Items from a dataset

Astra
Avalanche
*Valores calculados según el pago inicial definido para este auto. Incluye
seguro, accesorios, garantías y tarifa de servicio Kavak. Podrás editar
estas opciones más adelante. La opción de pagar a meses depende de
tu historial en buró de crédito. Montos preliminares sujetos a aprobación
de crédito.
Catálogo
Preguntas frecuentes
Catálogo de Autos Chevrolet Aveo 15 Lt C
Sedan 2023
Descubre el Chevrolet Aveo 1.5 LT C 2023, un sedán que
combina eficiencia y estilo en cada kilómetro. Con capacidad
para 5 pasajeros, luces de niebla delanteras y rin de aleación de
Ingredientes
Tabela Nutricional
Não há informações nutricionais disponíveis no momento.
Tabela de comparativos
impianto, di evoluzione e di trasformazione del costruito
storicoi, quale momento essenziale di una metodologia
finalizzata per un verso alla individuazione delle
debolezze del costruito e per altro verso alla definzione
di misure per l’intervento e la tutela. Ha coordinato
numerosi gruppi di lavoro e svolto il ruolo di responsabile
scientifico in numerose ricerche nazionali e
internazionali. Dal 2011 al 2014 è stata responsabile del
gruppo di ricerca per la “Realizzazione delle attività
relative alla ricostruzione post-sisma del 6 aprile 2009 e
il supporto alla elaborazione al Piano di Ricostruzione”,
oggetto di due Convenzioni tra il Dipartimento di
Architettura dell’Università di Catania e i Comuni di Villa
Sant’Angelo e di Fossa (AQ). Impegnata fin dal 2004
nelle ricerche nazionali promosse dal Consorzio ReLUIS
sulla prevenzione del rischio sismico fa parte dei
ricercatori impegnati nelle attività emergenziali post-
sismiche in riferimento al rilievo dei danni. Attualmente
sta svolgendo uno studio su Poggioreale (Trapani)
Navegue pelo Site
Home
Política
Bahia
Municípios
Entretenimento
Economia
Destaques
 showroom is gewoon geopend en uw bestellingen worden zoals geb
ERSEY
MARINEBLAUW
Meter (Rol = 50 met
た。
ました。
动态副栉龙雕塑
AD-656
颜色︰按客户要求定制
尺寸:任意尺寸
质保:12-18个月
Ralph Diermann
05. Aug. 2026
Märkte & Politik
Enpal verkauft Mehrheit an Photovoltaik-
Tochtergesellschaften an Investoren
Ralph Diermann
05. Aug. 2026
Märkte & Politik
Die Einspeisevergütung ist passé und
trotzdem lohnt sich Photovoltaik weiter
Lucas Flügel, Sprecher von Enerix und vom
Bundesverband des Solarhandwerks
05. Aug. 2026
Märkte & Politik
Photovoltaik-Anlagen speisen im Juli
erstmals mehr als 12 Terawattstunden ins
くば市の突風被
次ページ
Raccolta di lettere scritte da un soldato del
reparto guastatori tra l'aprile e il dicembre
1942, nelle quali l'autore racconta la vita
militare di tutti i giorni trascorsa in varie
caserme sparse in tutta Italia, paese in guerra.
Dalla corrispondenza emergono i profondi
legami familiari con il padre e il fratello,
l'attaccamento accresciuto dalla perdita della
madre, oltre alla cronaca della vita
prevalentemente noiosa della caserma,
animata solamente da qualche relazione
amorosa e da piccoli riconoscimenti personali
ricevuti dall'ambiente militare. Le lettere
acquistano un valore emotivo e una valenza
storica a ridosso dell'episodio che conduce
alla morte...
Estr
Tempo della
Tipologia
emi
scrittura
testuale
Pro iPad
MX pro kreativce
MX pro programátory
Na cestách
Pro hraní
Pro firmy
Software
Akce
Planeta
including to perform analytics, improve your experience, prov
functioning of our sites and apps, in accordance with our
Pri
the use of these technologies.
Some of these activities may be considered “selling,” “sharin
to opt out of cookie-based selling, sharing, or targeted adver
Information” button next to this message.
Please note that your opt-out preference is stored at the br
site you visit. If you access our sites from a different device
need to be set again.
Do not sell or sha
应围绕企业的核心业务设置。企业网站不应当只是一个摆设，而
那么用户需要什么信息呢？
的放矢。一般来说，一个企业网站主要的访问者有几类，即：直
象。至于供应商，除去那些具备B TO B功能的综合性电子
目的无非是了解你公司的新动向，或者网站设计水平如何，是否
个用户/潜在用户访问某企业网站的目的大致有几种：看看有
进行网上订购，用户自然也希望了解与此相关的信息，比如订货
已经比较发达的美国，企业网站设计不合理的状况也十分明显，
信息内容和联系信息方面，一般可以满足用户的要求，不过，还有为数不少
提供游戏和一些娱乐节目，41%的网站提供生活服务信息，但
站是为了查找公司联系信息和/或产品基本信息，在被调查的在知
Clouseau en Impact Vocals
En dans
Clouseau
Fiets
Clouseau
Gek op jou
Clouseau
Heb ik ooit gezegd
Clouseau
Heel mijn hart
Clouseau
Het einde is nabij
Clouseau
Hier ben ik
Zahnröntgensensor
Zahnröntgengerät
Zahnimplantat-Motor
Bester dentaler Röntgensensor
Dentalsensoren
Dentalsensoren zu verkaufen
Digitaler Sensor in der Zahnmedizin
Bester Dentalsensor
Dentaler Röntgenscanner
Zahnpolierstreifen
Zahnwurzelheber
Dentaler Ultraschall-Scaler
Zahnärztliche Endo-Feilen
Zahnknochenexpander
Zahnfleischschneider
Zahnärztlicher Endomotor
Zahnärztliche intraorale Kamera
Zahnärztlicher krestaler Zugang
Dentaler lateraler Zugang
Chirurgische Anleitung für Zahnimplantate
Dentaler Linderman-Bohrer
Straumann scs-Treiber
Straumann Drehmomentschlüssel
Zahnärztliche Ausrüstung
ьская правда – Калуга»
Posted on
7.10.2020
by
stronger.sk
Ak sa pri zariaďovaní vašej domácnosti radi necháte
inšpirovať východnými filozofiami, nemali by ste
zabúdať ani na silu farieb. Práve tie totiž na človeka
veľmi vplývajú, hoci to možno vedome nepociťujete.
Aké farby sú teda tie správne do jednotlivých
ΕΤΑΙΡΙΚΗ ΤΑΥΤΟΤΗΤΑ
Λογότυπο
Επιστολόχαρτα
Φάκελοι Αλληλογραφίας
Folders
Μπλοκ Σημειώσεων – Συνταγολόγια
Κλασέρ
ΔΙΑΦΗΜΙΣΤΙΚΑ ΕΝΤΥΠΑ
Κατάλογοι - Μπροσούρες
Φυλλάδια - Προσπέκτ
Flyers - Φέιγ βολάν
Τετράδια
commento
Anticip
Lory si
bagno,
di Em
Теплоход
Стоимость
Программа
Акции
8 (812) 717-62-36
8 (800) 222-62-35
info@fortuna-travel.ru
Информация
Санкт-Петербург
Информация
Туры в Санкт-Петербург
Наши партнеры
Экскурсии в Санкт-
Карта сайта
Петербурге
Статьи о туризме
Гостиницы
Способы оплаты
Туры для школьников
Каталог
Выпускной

◆ **PROMPT**: Using the entries above, return exactly the lines from the line with "Please note that" to the line with "进行网上订购，用户自然也希望了解与此相关的信息，比如订货", counting both of those lines.

◆ **WRITTEN SOLUTION**:
Please note that your opt-out preference is stored at the br
site you visit. If you access our sites from a different device
need to be set again.
Do not sell or sha
应围绕企业的核心业务设置。企业网站不应当只是一个摆设，而
那么用户需要什么信息呢？
的放矢。一般来说，一个企业网站主要的访问者有几类，即：直
象。至于供应商，除去那些具备B TO B功能的综合性电子
目的无非是了解你公司的新动向，或者网站设计水平如何，是否
个用户/潜在用户访问某企业网站的目的大致有几种：看看有
进行网上订购，用户自然也希望了解与此相关的信息，比如订货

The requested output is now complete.